- The incubating Apache PDFBox project is just about to release the eagerly anticipated 0.8.0 release. I'm expecting to see the release announcement on Tuesday next week. PDFBox is a Java library for working with PDF documents.
- Another incubating project, Apache UIMA, is working towards the 2.3.0 release. I'm looking forward to seeing both UIMA and PDFBox graduating from the Apache Incubator shortly after the respective releases. UIMA is a framework and a set of components for analyzing large volumes of unstructured information.

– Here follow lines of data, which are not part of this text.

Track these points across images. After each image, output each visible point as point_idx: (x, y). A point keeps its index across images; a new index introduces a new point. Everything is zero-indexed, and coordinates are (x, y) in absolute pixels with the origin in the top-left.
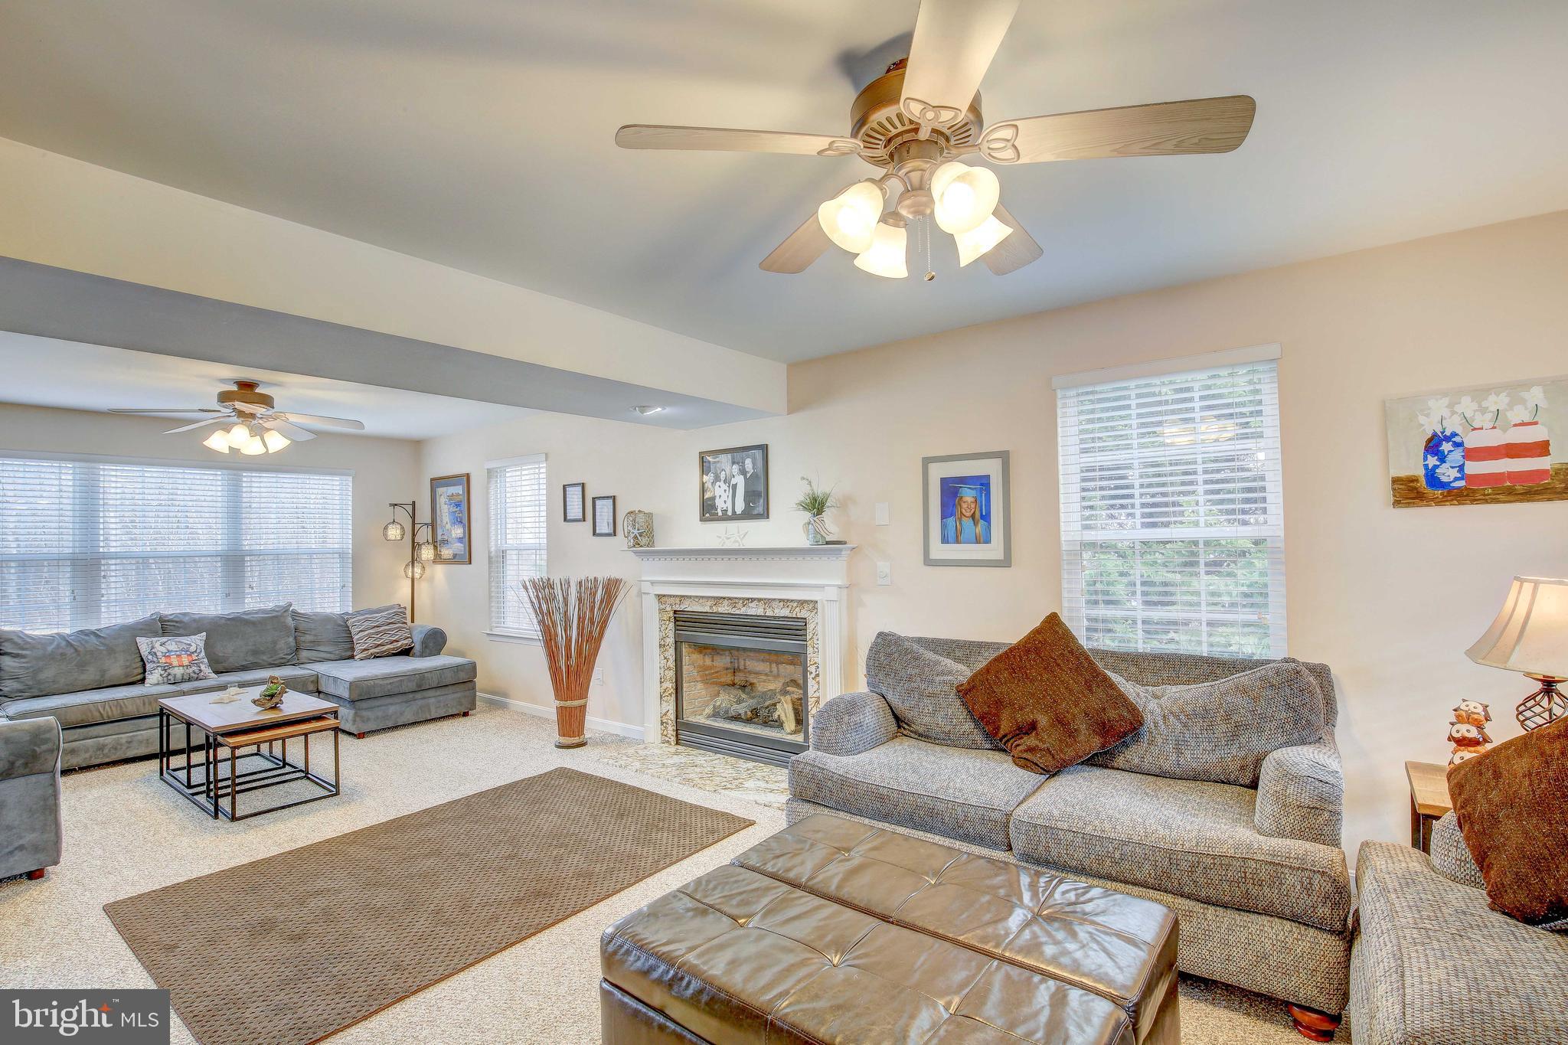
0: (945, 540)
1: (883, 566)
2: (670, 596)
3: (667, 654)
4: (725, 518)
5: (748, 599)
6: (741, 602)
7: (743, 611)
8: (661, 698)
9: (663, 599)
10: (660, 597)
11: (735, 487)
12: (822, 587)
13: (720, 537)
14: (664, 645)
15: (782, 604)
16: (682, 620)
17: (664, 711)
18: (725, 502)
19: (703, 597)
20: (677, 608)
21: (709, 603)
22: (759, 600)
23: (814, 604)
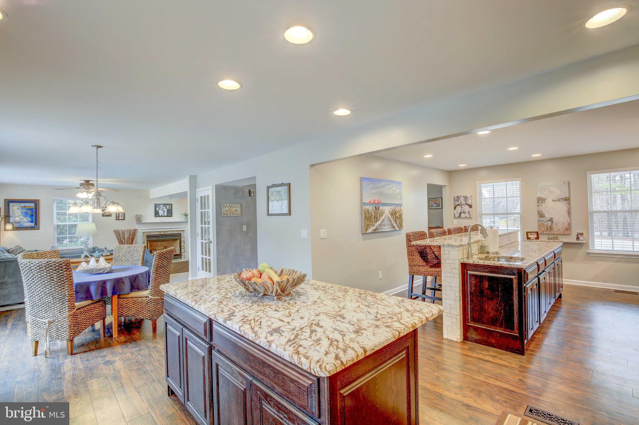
2: (147, 232)
4: (162, 216)
6: (166, 232)
10: (143, 232)
11: (164, 211)
14: (144, 242)
15: (176, 231)
16: (148, 237)
19: (157, 232)
23: (184, 231)
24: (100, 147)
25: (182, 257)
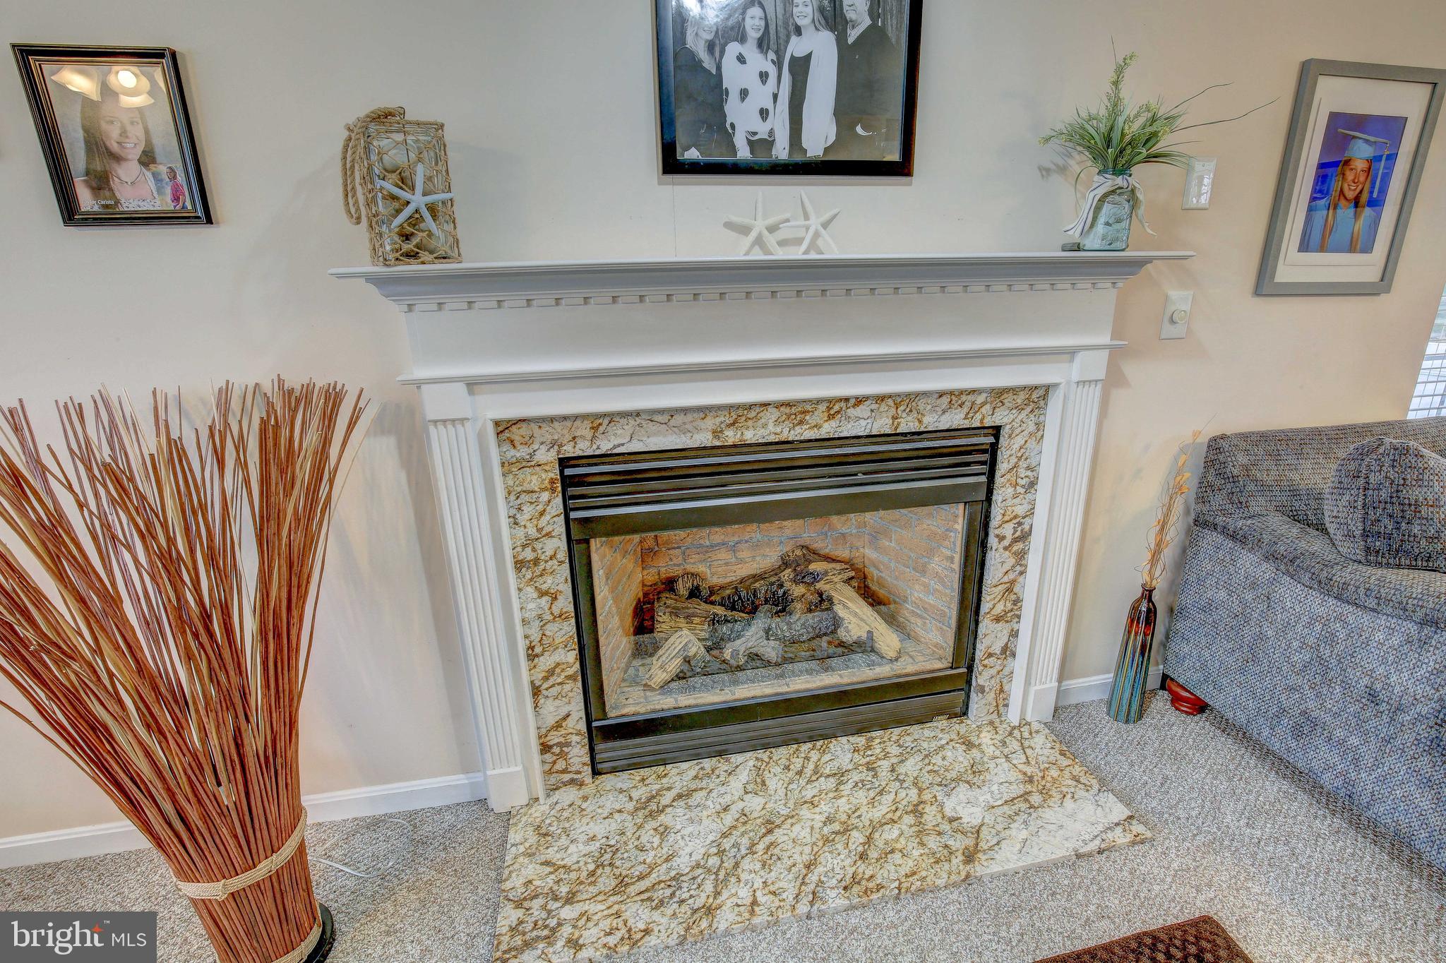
0: (1304, 247)
1: (1180, 298)
2: (552, 419)
3: (548, 583)
4: (762, 167)
5: (847, 400)
6: (822, 407)
7: (828, 429)
8: (536, 692)
9: (516, 433)
10: (503, 428)
12: (1071, 352)
13: (744, 230)
14: (536, 561)
15: (945, 400)
17: (551, 721)
18: (764, 114)
19: (685, 410)
20: (569, 451)
21: (710, 423)
22: (881, 399)
23: (1037, 397)
25: (978, 705)
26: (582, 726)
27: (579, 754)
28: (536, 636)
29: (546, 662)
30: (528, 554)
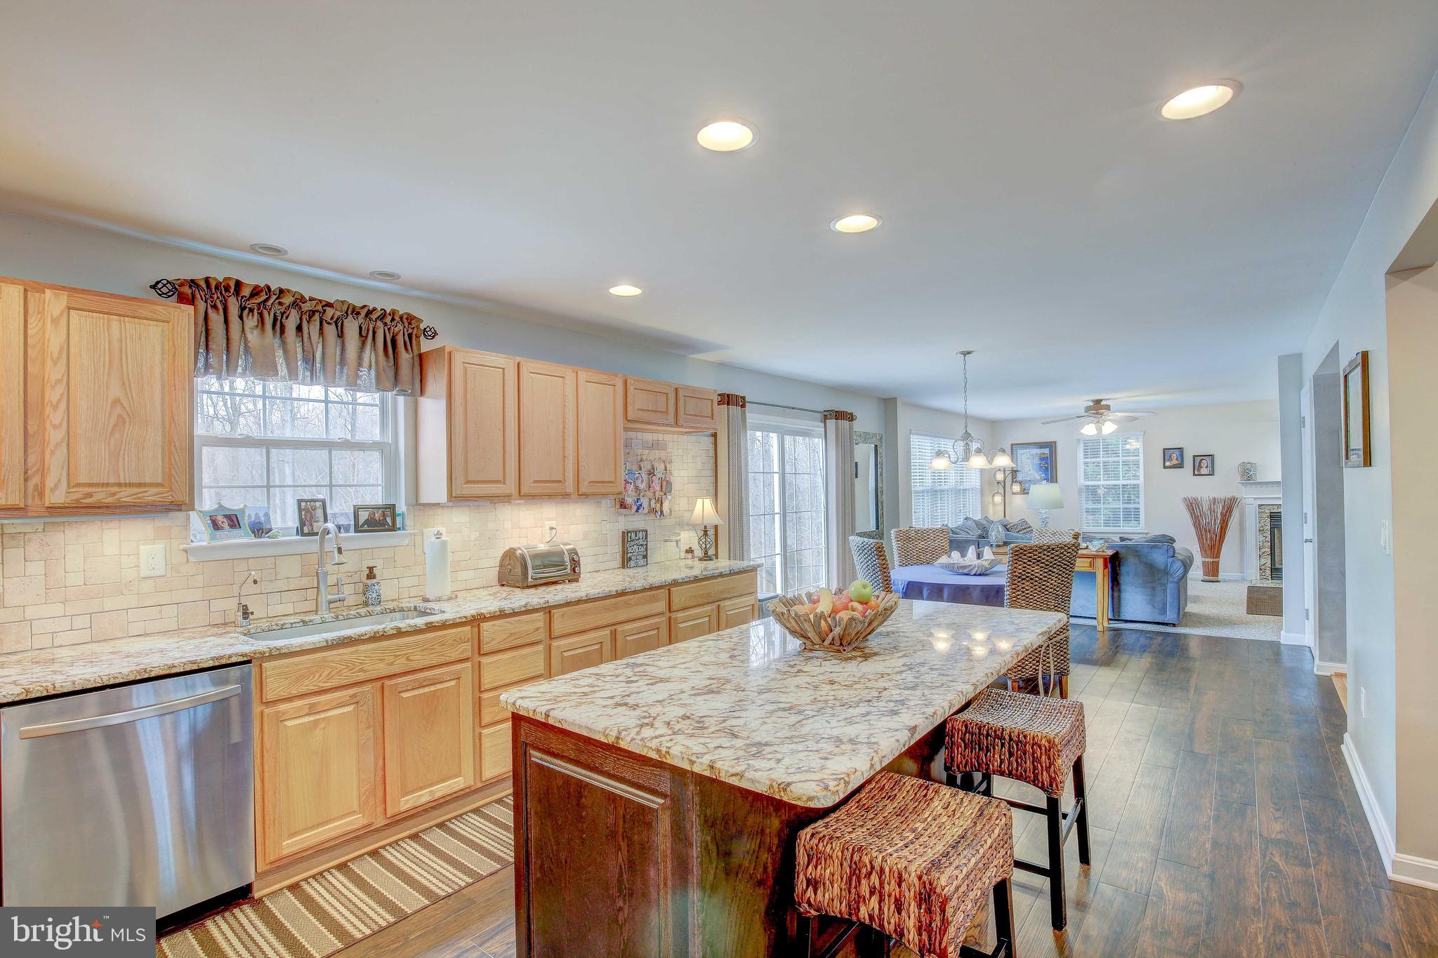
2: (1269, 505)
3: (1265, 535)
8: (1260, 556)
9: (1262, 507)
10: (1260, 506)
14: (1264, 530)
16: (1273, 516)
17: (1263, 563)
20: (1274, 511)
24: (969, 353)
26: (1270, 566)
27: (1268, 572)
28: (1261, 545)
29: (1263, 550)
30: (1262, 529)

- The Apache Sling project is a component-based project like Apache Felix, so there is no clear project-wide release cycle. Instead Sling is about to start releasing new versions of most of the components changed since the all-inclusive incubator releases. Sling is a JCR-based web framework.
- Apache Tika uses PDFBox for extracting text content from PDF documents. I'm hoping to see a Tika 0.5 release soon with the latest PDFBox dependency and the design improvements I've been working on. Tika is a toolkit for extracting text and metadata from all kinds of documents.
- Apache Solr is about to enter code freeze in preparation for the 1.4 release that will include the "Solar Cell" feature based on Tika. Solr is a search server based on Lucene.
- The Commons IO project has been upgraded to use Java 5 features and I'm starting to push it towards a 2.0 release. Commons IO is a library of Java IO utilities.
- Lucene Java is gearing up for the 2.9 release, and will soon follow up with the 3.0 release. The trie range feature is an especially welcome addition for many use cases. Lucene is a feature-rich high performance search engine.
- And last but not least, Apache Jackrabbit is getting ready to release the 2.0 version based on the recently approved JCR 2.0 standard. Jackrabbit is a feature-complete JCR content repository implementation.
I'm hoping to see most of these releases happening in time for the ApacheCon US 2009 conference in early November.